PHOTO: © Gerald von Foris

Sebastian Krämer

In the organizer's words:

Love songs to your aunt

How Sebastian Krämer knows your aunt is a good question. And if he knows her, why he dedicates love songs to her, perhaps an even better one. You don't have an aunt at all? Or has she recently passed away? Well, that would at least explain the despair that speaks from some of these pieces, the helplessness, the melancholy. Or the abstruse humor that Krämer doesn't seem to have planned, which comes upon us like fate when we no longer thought it possible.

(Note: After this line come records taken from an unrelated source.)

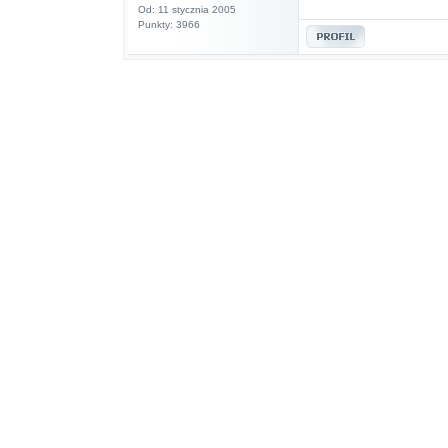
Od: 11 stycznia 2005
Punkty: 3966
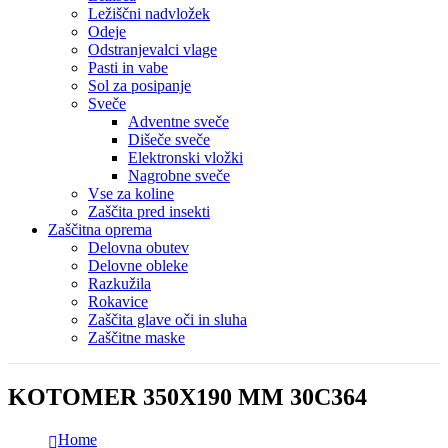
Ležiščni nadvložek
Odeje
Odstranjevalci vlage
Pasti in vabe
Sol za posipanje
Sveče
Adventne sveče
Dišeče sveče
Elektronski vložki
Nagrobne sveče
Vse za koline
Zaščita pred insekti
Zaščitna oprema
Delovna obutev
Delovne obleke
Razkužila
Rokavice
Zaščita glave oči in sluha
Zaščitne maske
KOTOMER 350X190 MM 30C364
Home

For the promised love songs, he naturally lards the sky with violins - or more precisely: strings in all formats. Both the Sonnenunter-Gang under the direction of Burkhard Götze and the Bowhéme Berlin quartet support over half of the songs in lovingly composed arrangements. Parts of the album were recorded back in January during a series of workshop concerts at Berlin's Bar jeder Vernunft. Krämer's daughter Hedwig makes her singing debut in the song "Frau Zielinski und der Finsterling". For once, the reality of adolescents' lives is portrayed in a child-friendly way through the eyes of a clinically depressed primary school teacher.

These chansons are not intended to "encourage", nor do they contain slogans or even recommendations for shaping a better world. We are not dealing here with purposeful criticism of existing conditions. But rather an attempt to track down and release the carefully packaged pain in the listener, because it is one of the few things that still shows them their own vitality in the midst of their own personal zombie apocalypse. The bizarre beauty of Krämer's verses and harmonies is in league with that pain. And with your aunt ...

This content has been machine translated.